Page text: Begin

To LaCroix, it's a normal part of Project ERASE — ridding the road of an unsafe car. But to Venaforo, it's profiling. He thinks LaCroix stopped him because his lowered suspension, decals and fat tailpipe made him "look like" a street racer.
"This is the bulls--- I go through this every night of my life," he says. "We get bugged for everything, us guys who drive these cars. (When we park at Tim Hortons) they tell us ... to leave. There was a bunch of older guys there with Fiats. They didn't have to leave. Why are (police) always busting our chops?"
Randy and his friends expect to deal with police, but they don't fear it. They know their rights. Randy and Rick keep a copy of the Highway Traffic Act in their cars and they quote it like scripture.
Randy has a clean driving record, but he still has collected plenty of tickets: $110 for his tinted windows, $110 for his loud engine, $110 for an improper muffler. Racing can be a tough charge to prove, so Randy believes officers scrutinize cars that look like they race, issuing tickets for things they might normally ignore.

Page text: End
Exercise data: Begin

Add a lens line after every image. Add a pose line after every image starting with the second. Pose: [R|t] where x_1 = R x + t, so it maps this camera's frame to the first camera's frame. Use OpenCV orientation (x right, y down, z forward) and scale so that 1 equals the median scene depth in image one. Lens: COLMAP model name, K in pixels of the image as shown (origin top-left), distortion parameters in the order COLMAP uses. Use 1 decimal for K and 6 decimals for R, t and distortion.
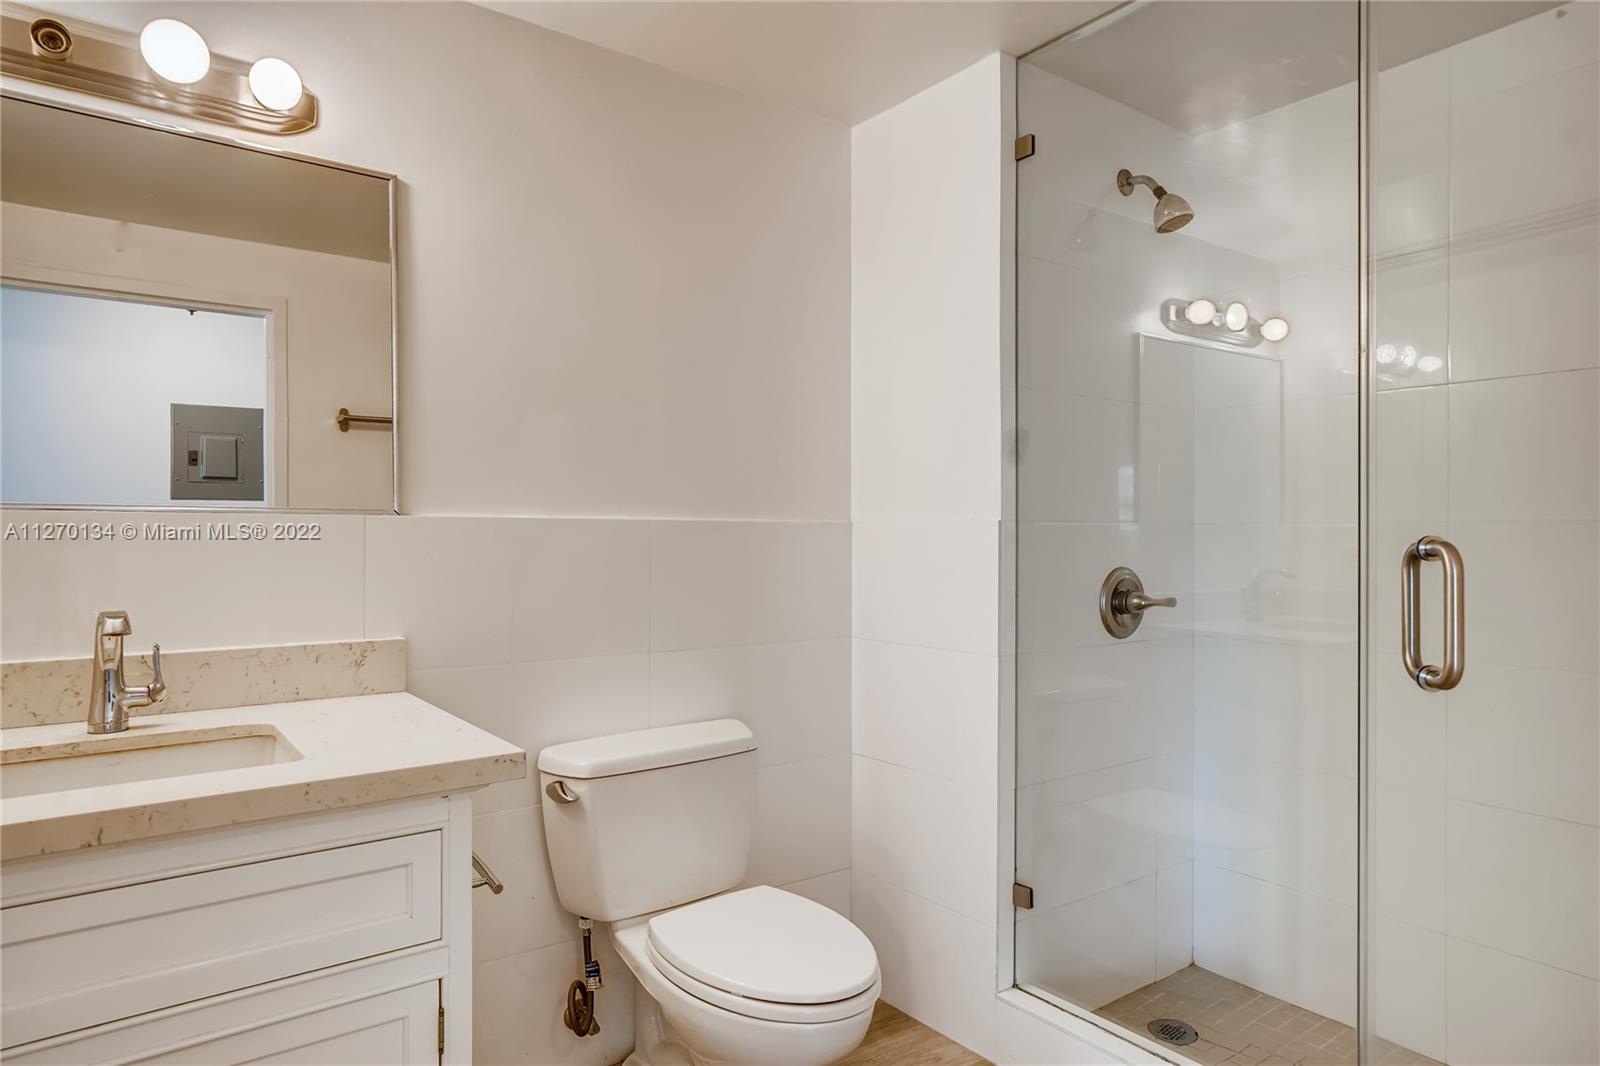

Exercise data: End

Reproduce the passage about Project ERASE and the street-racing stops word for word, in full.

To LaCroix, it's a normal part of Project ERASE — ridding the road of an unsafe car. But to Venaforo, it's profiling. He thinks LaCroix stopped him because his lowered suspension, decals and fat tailpipe made him "look like" a street racer.
"This is the bulls--- I go through this every night of my life," he says. "We get bugged for everything, us guys who drive these cars. (When we park at Tim Hortons) they tell us ... to leave. There was a bunch of older guys there with Fiats. They didn't have to leave. Why are (police) always busting our chops?"
Randy and his friends expect to deal with police, but they don't fear it. They know their rights. Randy and Rick keep a copy of the Highway Traffic Act in their cars and they quote it like scripture.
Randy has a clean driving record, but he still has collected plenty of tickets: $110 for his tinted windows, $110 for his loud engine, $110 for an improper muffler. Racing can be a tough charge to prove, so Randy believes officers scrutinize cars that look like they race, issuing tickets for things they might normally ignore.